Mastercard ha dichiarato giovedì di aver ampliato la sua piattaforma per carte virtuali con controlli di sicurezza a livello di emittente, funzionalità più estese per i pagamenti integrati e un unico punto di connessione alla sua rete di partner.
I miglioramenti riguardano Mastercard In Control, la piattaforma della società per numeri di carte virtuali. Mastercard ha affermato che gli aggiornamenti sono progettati per aiutare imprese, istituzioni finanziarie e piattaforme a gestire programmi di carte virtuali con maggiore sicurezza e scalabilità. I numeri di carte virtuali sono comunemente utilizzati nei pagamenti commerciali perché possono essere emessi per transazioni, fornitori o periodi di tempo specifici, offrendo alle aziende un controllo più granulare rispetto a una credenziale di carta statica.
Secondo la società, il suo ecosistema VCN include ora emittenti, piattaforme dirette e aziende che effettuano transazioni in 43 Paesi e 174 valute.
Due funzionalità sono al centro dell’aggiornamento. Issuer Enforced Controls, una nuova funzione, viene applicata al momento della creazione del numero di carta virtuale e consente agli emittenti di impostare regole di base, tra cui limiti di spesa, massimali per transazione e periodi di validità.
Clearing Controls, introdotta lo scorso anno, estende la convalida dei controlli oltre l’autorizzazione fino alla fase di clearing. Mastercard ha affermato che la funzione consente ad aziende e piattaforme di bloccare transazioni non valide e gestire con maggiore precisione le tempistiche di pagamento. Il controllo aggiuntivo nella fase di clearing è rilevante nei pagamenti commerciali perché autorizzazione e regolamento possono coinvolgere dati e tempistiche differenti, in particolare quando i flussi di pagamento sono integrati in software per approvvigionamento, contabilità fornitori o piattaforme.

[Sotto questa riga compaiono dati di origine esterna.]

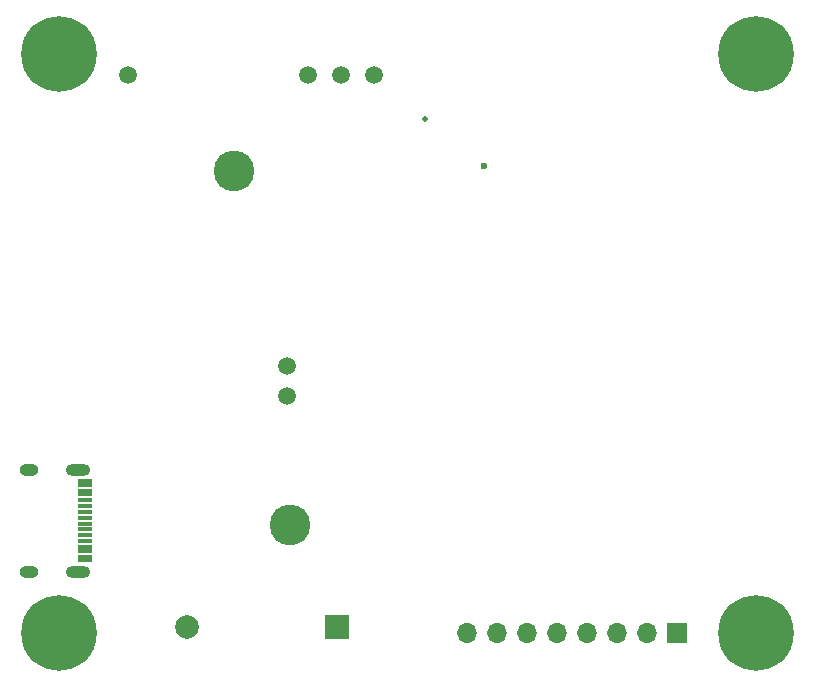
<source format=gbr>
%TF.GenerationSoftware,KiCad,Pcbnew,7.0.6-0*%
%TF.CreationDate,2023-08-18T22:24:39+03:00*%
%TF.ProjectId,iot-data-logger-nfc-samd21,696f742d-6461-4746-912d-6c6f67676572,rev?*%
%TF.SameCoordinates,Original*%
%TF.FileFunction,Soldermask,Bot*%
%TF.FilePolarity,Negative*%
%FSLAX46Y46*%
G04 Gerber Fmt 4.6, Leading zero omitted, Abs format (unit mm)*
G04 Created by KiCad (PCBNEW 7.0.6-0) date 2023-08-18 22:24:39*
%MOMM*%
%LPD*%
G01*
G04 APERTURE LIST*
%ADD10C,1.500000*%
%ADD11R,1.700000X1.700000*%
%ADD12O,1.700000X1.700000*%
%ADD13C,0.800000*%
%ADD14C,6.400000*%
%ADD15C,0.600000*%
%ADD16C,0.500000*%
%ADD17O,1.600000X1.000000*%
%ADD18O,2.100000X1.000000*%
%ADD19R,1.150000X0.300000*%
%ADD20C,3.450000*%
%ADD21R,2.000000X2.000000*%
%ADD22C,2.000000*%
G04 APERTURE END LIST*
D10*
%TO.C,TP1*%
X83566000Y-46228000D03*
%TD*%
D11*
%TO.C,J1*%
X114808000Y-93472000D03*
D12*
X112268000Y-93472000D03*
X109728000Y-93472000D03*
X107188000Y-93472000D03*
X104648000Y-93472000D03*
X102108000Y-93472000D03*
X99568000Y-93472000D03*
X97028000Y-93472000D03*
%TD*%
D13*
%TO.C,H3*%
X119100000Y-93500000D03*
X119802944Y-91802944D03*
X119802944Y-95197056D03*
X121500000Y-91100000D03*
D14*
X121500000Y-93500000D03*
D13*
X121500000Y-95900000D03*
X123197056Y-91802944D03*
X123197056Y-95197056D03*
X123900000Y-93500000D03*
%TD*%
D10*
%TO.C,TP6*%
X89154000Y-46228000D03*
%TD*%
%TO.C,TP8*%
X81788000Y-70866000D03*
%TD*%
%TO.C,TP2*%
X86360000Y-46228000D03*
%TD*%
%TO.C,TP11*%
X68326000Y-46228000D03*
%TD*%
D13*
%TO.C,H1*%
X60100000Y-44500000D03*
X60802944Y-42802944D03*
X60802944Y-46197056D03*
X62500000Y-42100000D03*
D14*
X62500000Y-44500000D03*
D13*
X62500000Y-46900000D03*
X64197056Y-42802944D03*
X64197056Y-46197056D03*
X64900000Y-44500000D03*
%TD*%
D10*
%TO.C,TP9*%
X81788000Y-73406000D03*
%TD*%
D15*
%TO.C,AE1*%
X98500000Y-54000000D03*
D16*
X93500000Y-50000000D03*
%TD*%
D13*
%TO.C,H4*%
X60100000Y-93500000D03*
X60802944Y-91802944D03*
X60802944Y-95197056D03*
X62500000Y-91100000D03*
D14*
X62500000Y-93500000D03*
D13*
X62500000Y-95900000D03*
X64197056Y-91802944D03*
X64197056Y-95197056D03*
X64900000Y-93500000D03*
%TD*%
%TO.C,H2*%
X119100000Y-44500000D03*
X119802944Y-42802944D03*
X119802944Y-46197056D03*
X121500000Y-42100000D03*
D14*
X121500000Y-44500000D03*
D13*
X121500000Y-46900000D03*
X123197056Y-42802944D03*
X123197056Y-46197056D03*
X123900000Y-44500000D03*
%TD*%
D17*
%TO.C,J2*%
X59925000Y-88320000D03*
X59925000Y-79680000D03*
D18*
X64105000Y-79680000D03*
D19*
X64670000Y-87350000D03*
X64670000Y-86550000D03*
X64670000Y-85250000D03*
X64670000Y-84250000D03*
X64670000Y-83750000D03*
X64670000Y-82750000D03*
X64670000Y-81450000D03*
X64670000Y-80650000D03*
X64670000Y-80950000D03*
X64670000Y-81750000D03*
X64670000Y-82250000D03*
X64670000Y-83250000D03*
X64670000Y-84750000D03*
X64670000Y-85750000D03*
X64670000Y-86250000D03*
X64670000Y-87050000D03*
D18*
X64105000Y-88320000D03*
%TD*%
D20*
%TO.C,BT1*%
X82000000Y-84360000D03*
X77300000Y-54390000D03*
D21*
X86000000Y-93000000D03*
D22*
X73300000Y-93000000D03*
%TD*%
M02*

</source>
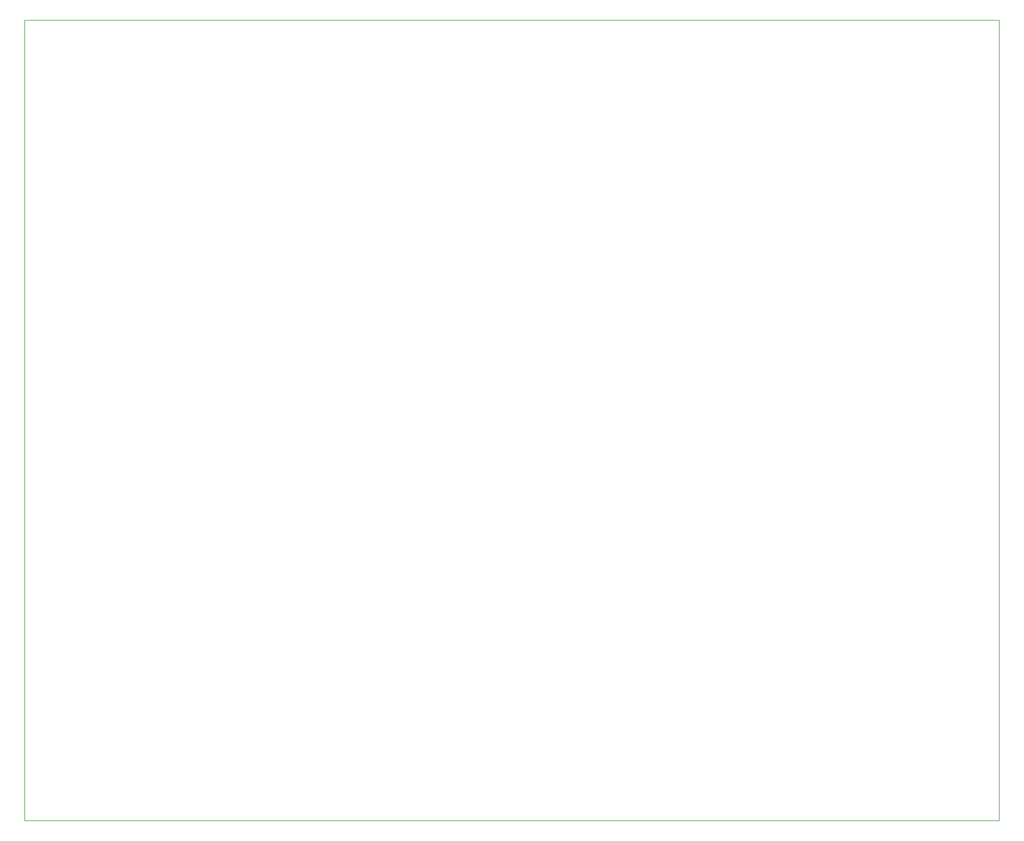
<source format=gbr>
%TF.GenerationSoftware,KiCad,Pcbnew,(5.1.10)-1*%
%TF.CreationDate,2021-07-17T09:59:34+08:00*%
%TF.ProjectId,MAX7000CPU,4d415837-3030-4304-9350-552e6b696361,rev?*%
%TF.SameCoordinates,Original*%
%TF.FileFunction,Profile,NP*%
%FSLAX46Y46*%
G04 Gerber Fmt 4.6, Leading zero omitted, Abs format (unit mm)*
G04 Created by KiCad (PCBNEW (5.1.10)-1) date 2021-07-17 09:59:34*
%MOMM*%
%LPD*%
G01*
G04 APERTURE LIST*
%TA.AperFunction,Profile*%
%ADD10C,0.100000*%
%TD*%
G04 APERTURE END LIST*
D10*
X165500000Y-15500000D02*
X165500000Y-137500000D01*
X17000000Y-15500000D02*
X165500000Y-15500000D01*
X17000000Y-137500000D02*
X17000000Y-15500000D01*
X165500000Y-137500000D02*
X17000000Y-137500000D01*
M02*

</source>
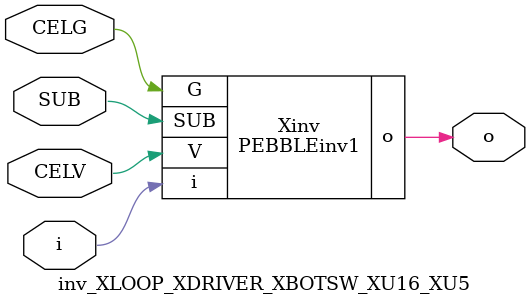
<source format=v>



module PEBBLEinv1 ( o, G, SUB, V, i );

  input V;
  input i;
  input G;
  output o;
  input SUB;
endmodule

//Celera Confidential Do Not Copy inv_XLOOP_XDRIVER_XBOTSW_XU16_XU5
//Celera Confidential Symbol Generator
//5V Inverter
module inv_XLOOP_XDRIVER_XBOTSW_XU16_XU5 (CELV,CELG,i,o,SUB);
input CELV;
input CELG;
input i;
input SUB;
output o;

//Celera Confidential Do Not Copy inv
PEBBLEinv1 Xinv(
.V (CELV),
.i (i),
.o (o),
.SUB (SUB),
.G (CELG)
);
//,diesize,PEBBLEinv1

//Celera Confidential Do Not Copy Module End
//Celera Schematic Generator
endmodule

</source>
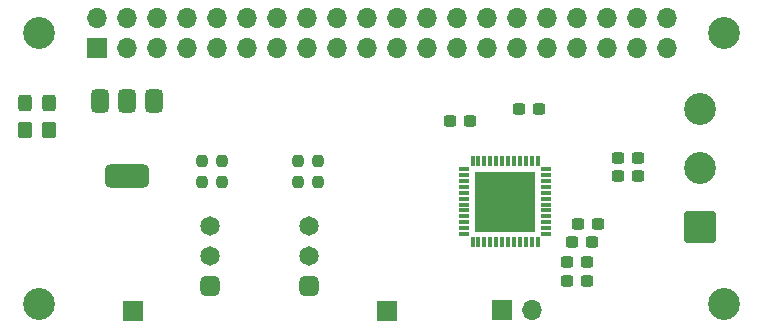
<source format=gts>
G04 #@! TF.GenerationSoftware,KiCad,Pcbnew,8.0.8*
G04 #@! TF.CreationDate,2025-02-13T13:17:33+02:00*
G04 #@! TF.ProjectId,civic_serializer,63697669-635f-4736-9572-69616c697a65,rev?*
G04 #@! TF.SameCoordinates,Original*
G04 #@! TF.FileFunction,Soldermask,Top*
G04 #@! TF.FilePolarity,Negative*
%FSLAX46Y46*%
G04 Gerber Fmt 4.6, Leading zero omitted, Abs format (unit mm)*
G04 Created by KiCad (PCBNEW 8.0.8) date 2025-02-13 13:17:33*
%MOMM*%
%LPD*%
G01*
G04 APERTURE LIST*
G04 Aperture macros list*
%AMRoundRect*
0 Rectangle with rounded corners*
0 $1 Rounding radius*
0 $2 $3 $4 $5 $6 $7 $8 $9 X,Y pos of 4 corners*
0 Add a 4 corners polygon primitive as box body*
4,1,4,$2,$3,$4,$5,$6,$7,$8,$9,$2,$3,0*
0 Add four circle primitives for the rounded corners*
1,1,$1+$1,$2,$3*
1,1,$1+$1,$4,$5*
1,1,$1+$1,$6,$7*
1,1,$1+$1,$8,$9*
0 Add four rect primitives between the rounded corners*
20,1,$1+$1,$2,$3,$4,$5,0*
20,1,$1+$1,$4,$5,$6,$7,0*
20,1,$1+$1,$6,$7,$8,$9,0*
20,1,$1+$1,$8,$9,$2,$3,0*%
G04 Aperture macros list end*
%ADD10RoundRect,0.237500X-0.300000X-0.237500X0.300000X-0.237500X0.300000X0.237500X-0.300000X0.237500X0*%
%ADD11C,2.700000*%
%ADD12RoundRect,0.237500X-0.237500X0.250000X-0.237500X-0.250000X0.237500X-0.250000X0.237500X0.250000X0*%
%ADD13RoundRect,0.412500X0.412500X-0.412500X0.412500X0.412500X-0.412500X0.412500X-0.412500X-0.412500X0*%
%ADD14C,1.650000*%
%ADD15RoundRect,0.375000X-0.375000X0.625000X-0.375000X-0.625000X0.375000X-0.625000X0.375000X0.625000X0*%
%ADD16RoundRect,0.500000X-1.400000X0.500000X-1.400000X-0.500000X1.400000X-0.500000X1.400000X0.500000X0*%
%ADD17RoundRect,0.250001X1.099999X-1.099999X1.099999X1.099999X-1.099999X1.099999X-1.099999X-1.099999X0*%
%ADD18R,0.300000X0.900000*%
%ADD19R,0.900000X0.300000*%
%ADD20C,0.500000*%
%ADD21R,5.200000X5.200000*%
%ADD22RoundRect,0.250000X-0.325000X-0.450000X0.325000X-0.450000X0.325000X0.450000X-0.325000X0.450000X0*%
%ADD23RoundRect,0.250000X-0.350000X-0.450000X0.350000X-0.450000X0.350000X0.450000X-0.350000X0.450000X0*%
%ADD24R,1.700000X1.700000*%
%ADD25RoundRect,0.237500X0.300000X0.237500X-0.300000X0.237500X-0.300000X-0.237500X0.300000X-0.237500X0*%
%ADD26RoundRect,0.237500X0.237500X-0.250000X0.237500X0.250000X-0.237500X0.250000X-0.237500X-0.250000X0*%
%ADD27O,1.700000X1.700000*%
G04 APERTURE END LIST*
D10*
X149073900Y-89687600D03*
X150798900Y-89687600D03*
D11*
X161500000Y-73500000D03*
D12*
X117272000Y-84355500D03*
X117272000Y-86180500D03*
D10*
X152477500Y-85649000D03*
X154202500Y-85649000D03*
D13*
X126289000Y-94920000D03*
D14*
X126289000Y-92380000D03*
X126289000Y-89840000D03*
D15*
X113222000Y-79324000D03*
X110922000Y-79324000D03*
D16*
X110922000Y-85624000D03*
D15*
X108622000Y-79324000D03*
D10*
X148565900Y-91262400D03*
X150290900Y-91262400D03*
D12*
X127051000Y-84355500D03*
X127051000Y-86180500D03*
D10*
X148159500Y-94539000D03*
X149884500Y-94539000D03*
D17*
X159436000Y-89934000D03*
D11*
X159436000Y-84934000D03*
X159436000Y-79934000D03*
X103500000Y-96500000D03*
D18*
X140176000Y-91258000D03*
X140676000Y-91258000D03*
X141176000Y-91258000D03*
X141676000Y-91258000D03*
X142176000Y-91258000D03*
X142676000Y-91258000D03*
X143176000Y-91258000D03*
X143676000Y-91258000D03*
X144176000Y-91258000D03*
X144676000Y-91258000D03*
X145176000Y-91258000D03*
X145676000Y-91258000D03*
D19*
X146376000Y-90558000D03*
X146376000Y-90058000D03*
X146376000Y-89558000D03*
X146376000Y-89058000D03*
X146376000Y-88558000D03*
X146376000Y-88058000D03*
X146376000Y-87558000D03*
X146376000Y-87058000D03*
X146376000Y-86558000D03*
X146376000Y-86058000D03*
X146376000Y-85558000D03*
X146376000Y-85058000D03*
D18*
X145676000Y-84358000D03*
X145176000Y-84358000D03*
X144676000Y-84358000D03*
X144176000Y-84358000D03*
X143676000Y-84358000D03*
X143176000Y-84358000D03*
X142676000Y-84358000D03*
X142176000Y-84358000D03*
X141676000Y-84358000D03*
X141176000Y-84358000D03*
X140676000Y-84358000D03*
X140176000Y-84358000D03*
D19*
X139476000Y-85058000D03*
X139476000Y-85558000D03*
X139476000Y-86058000D03*
X139476000Y-86558000D03*
X139476000Y-87058000D03*
X139476000Y-87558000D03*
X139476000Y-88058000D03*
X139476000Y-88558000D03*
X139476000Y-89058000D03*
X139476000Y-89558000D03*
X139476000Y-90058000D03*
X139476000Y-90558000D03*
D20*
X140926000Y-88808000D03*
X142926000Y-88808000D03*
X144926000Y-88808000D03*
X141926000Y-87808000D03*
D21*
X142926000Y-87808000D03*
D20*
X143926000Y-87808000D03*
X140916000Y-86808000D03*
X144926000Y-86808000D03*
X142926000Y-86798000D03*
D11*
X103500000Y-73500000D03*
D13*
X117907000Y-94920000D03*
D14*
X117907000Y-92380000D03*
X117907000Y-89840000D03*
D22*
X102268000Y-79426000D03*
X104318000Y-79426000D03*
D23*
X102302000Y-81712000D03*
X104302000Y-81712000D03*
D24*
X132893000Y-97079000D03*
D25*
X145820500Y-79934000D03*
X144095500Y-79934000D03*
D26*
X118923000Y-86180500D03*
X118923000Y-84355500D03*
D10*
X148159500Y-92888000D03*
X149884500Y-92888000D03*
X138227000Y-80950000D03*
X139952000Y-80950000D03*
D11*
X161500000Y-96500000D03*
D26*
X125400000Y-86180500D03*
X125400000Y-84355500D03*
D10*
X152477500Y-84125000D03*
X154202500Y-84125000D03*
D24*
X142672000Y-96952000D03*
D27*
X145212000Y-96952000D03*
D24*
X111430000Y-97079000D03*
X108370000Y-74770000D03*
D27*
X108370000Y-72230000D03*
X110910000Y-74770000D03*
X110910000Y-72230000D03*
X113450000Y-74770000D03*
X113450000Y-72230000D03*
X115990000Y-74770000D03*
X115990000Y-72230000D03*
X118530000Y-74770000D03*
X118530000Y-72230000D03*
X121070000Y-74770000D03*
X121070000Y-72230000D03*
X123610000Y-74770000D03*
X123610000Y-72230000D03*
X126150000Y-74770000D03*
X126150000Y-72230000D03*
X128690000Y-74770000D03*
X128690000Y-72230000D03*
X131230000Y-74770000D03*
X131230000Y-72230000D03*
X133770000Y-74770000D03*
X133770000Y-72230000D03*
X136310000Y-74770000D03*
X136310000Y-72230000D03*
X138850000Y-74770000D03*
X138850000Y-72230000D03*
X141390000Y-74770000D03*
X141390000Y-72230000D03*
X143930000Y-74770000D03*
X143930000Y-72230000D03*
X146470000Y-74770000D03*
X146470000Y-72230000D03*
X149010000Y-74770000D03*
X149010000Y-72230000D03*
X151550000Y-74770000D03*
X151550000Y-72230000D03*
X154090000Y-74770000D03*
X154090000Y-72230000D03*
X156630000Y-74770000D03*
X156630000Y-72230000D03*
M02*

</source>
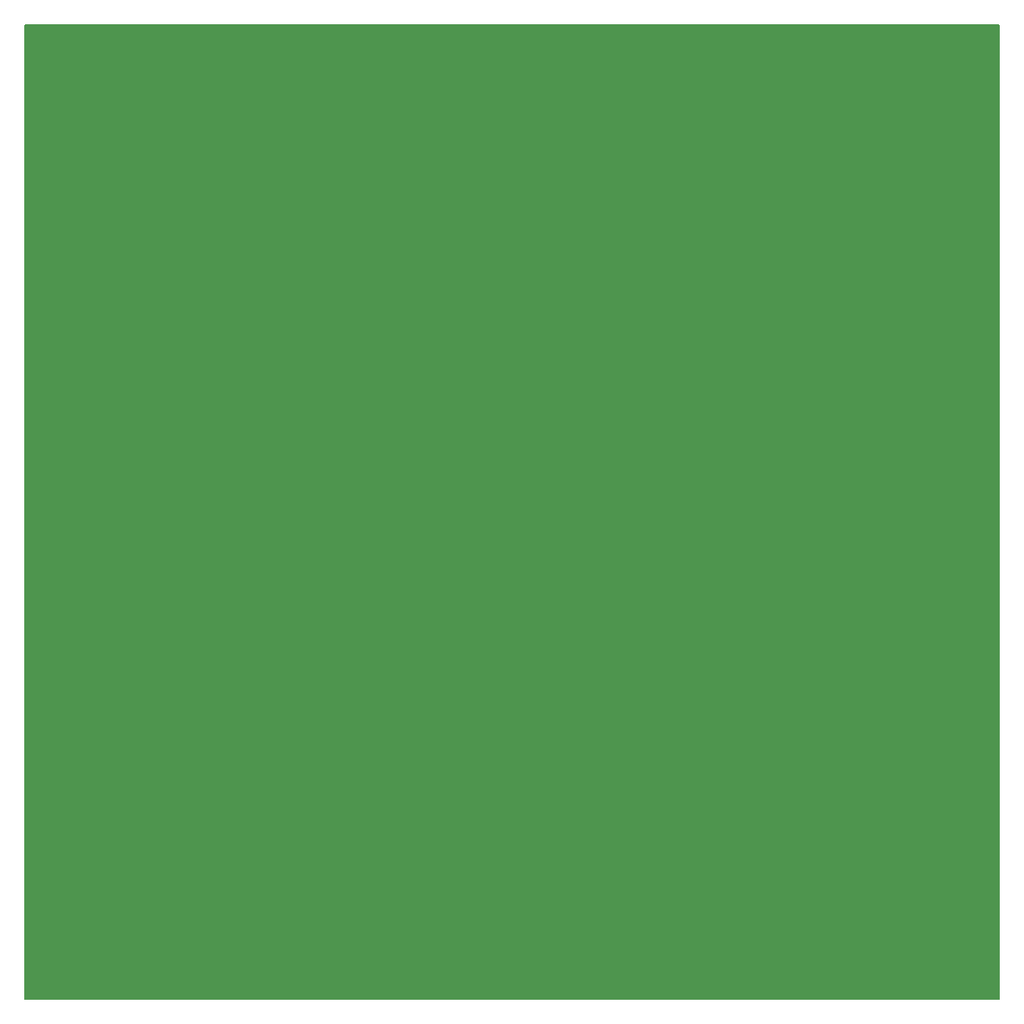
<source format=gts>
G04 #@! TF.GenerationSoftware,KiCad,Pcbnew,(2017-12-21 revision 7586afd53)-makepkg*
G04 #@! TF.CreationDate,2018-01-22T17:38:36-08:00*
G04 #@! TF.ProjectId,fieldmill,6669656C646D696C6C2E6B696361645F,A*
G04 #@! TF.SameCoordinates,Original*
G04 #@! TF.FileFunction,Soldermask,Top*
G04 #@! TF.FilePolarity,Negative*
%FSLAX46Y46*%
G04 Gerber Fmt 4.6, Leading zero omitted, Abs format (unit mm)*
G04 Created by KiCad (PCBNEW (2017-12-21 revision 7586afd53)-makepkg) date 01/22/18 17:38:36*
%MOMM*%
%LPD*%
G01*
G04 APERTURE LIST*
%ADD10C,0.150000*%
%ADD11R,1.160000X1.160000*%
G04 APERTURE END LIST*
D10*
G36*
X49000000Y-49000000D02*
X49000000Y-151000000D01*
X151000000Y-151000000D01*
X151000000Y-49000000D01*
X49000000Y-49000000D01*
G37*
X49000000Y-49000000D02*
X49000000Y-151000000D01*
X151000000Y-151000000D01*
X151000000Y-49000000D01*
X49000000Y-49000000D01*
D11*
X117600000Y-95200000D03*
X112800000Y-87000000D03*
X104600000Y-82400000D03*
X95400000Y-82800000D03*
X87200000Y-87400000D03*
X82600000Y-95400000D03*
X82600000Y-104600000D03*
X87200000Y-112600000D03*
X95400000Y-117400000D03*
X105000000Y-117200000D03*
X113000000Y-112600000D03*
X117600000Y-104600000D03*
M02*

</source>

Citi utilizza già entrambe le funzionalità e dovrebbe essere il primo emittente a distribuirle a livello globale entro la fine dell’anno.
“Man mano che i pagamenti diventano più digitalizzati e integrati nei flussi di lavoro aziendali, le aspettative in termini di prestazioni, sicurezza e controllo sono più elevate che mai,” ha dichiarato Marc Pettican, responsabile globale delle soluzioni corporate di Mastercard.
“Con l’accelerazione dell’adozione delle carte virtuali, i nostri clienti hanno bisogno di strumenti più intelligenti e più robusti per gestire il rischio,” ha dichiarato Scott Southall, responsabile globale di Citi Commercial Cards and Domestic Payments.
Mastercard ha inoltre dichiarato di aver aggiornato la sua Commercial Connect API. L’aggiornamento consente più set di controlli a livello di carta reale e combina la creazione della carta virtuale e l’avvio del pagamento in un unico passaggio. Per le piattaforme software e le istituzioni finanziarie, questo modello a passaggio singolo può ridurre la complessità dell’integrazione quando si aggiunge l’emissione di carte virtuali direttamente nei flussi di pagamento aziendali.
La società ha dichiarato che i tassi di frode sulle carte virtuali sono inferiori a un quinto di quelli registrati sulle carte non virtuali.